*** Block opens ***

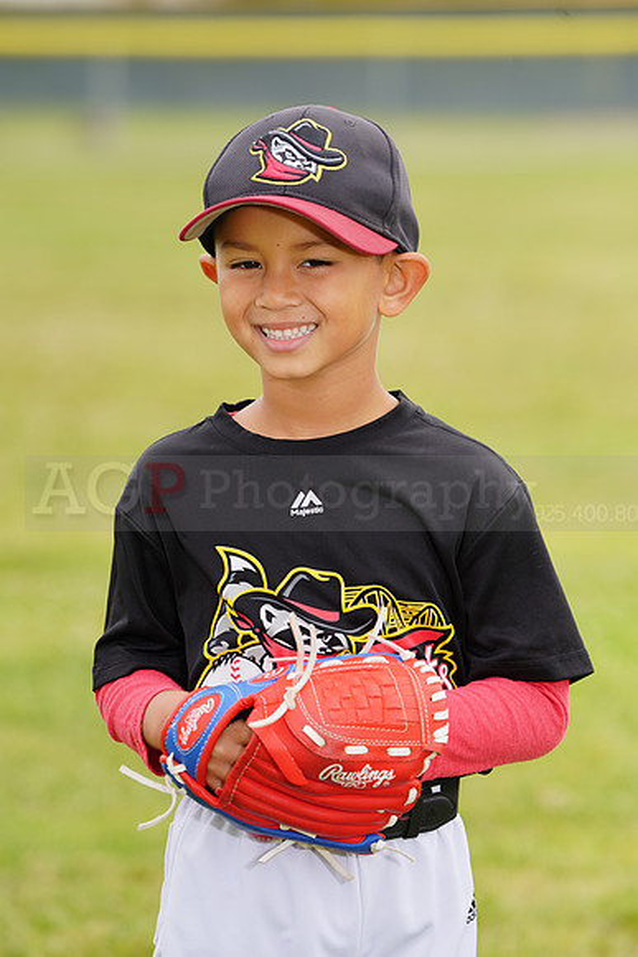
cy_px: 478
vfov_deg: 7.7
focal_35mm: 268
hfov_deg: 5.1
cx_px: 319
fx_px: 7120
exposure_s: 1/250
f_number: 7.1
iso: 100
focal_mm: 268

*** Block closes ***

About this exercise>
Apart from the pictures, return every entry above exactly as given.

Output>
cy_px: 478
vfov_deg: 7.7
focal_35mm: 268
hfov_deg: 5.1
cx_px: 319
fx_px: 7120
exposure_s: 1/250
f_number: 7.1
iso: 100
focal_mm: 268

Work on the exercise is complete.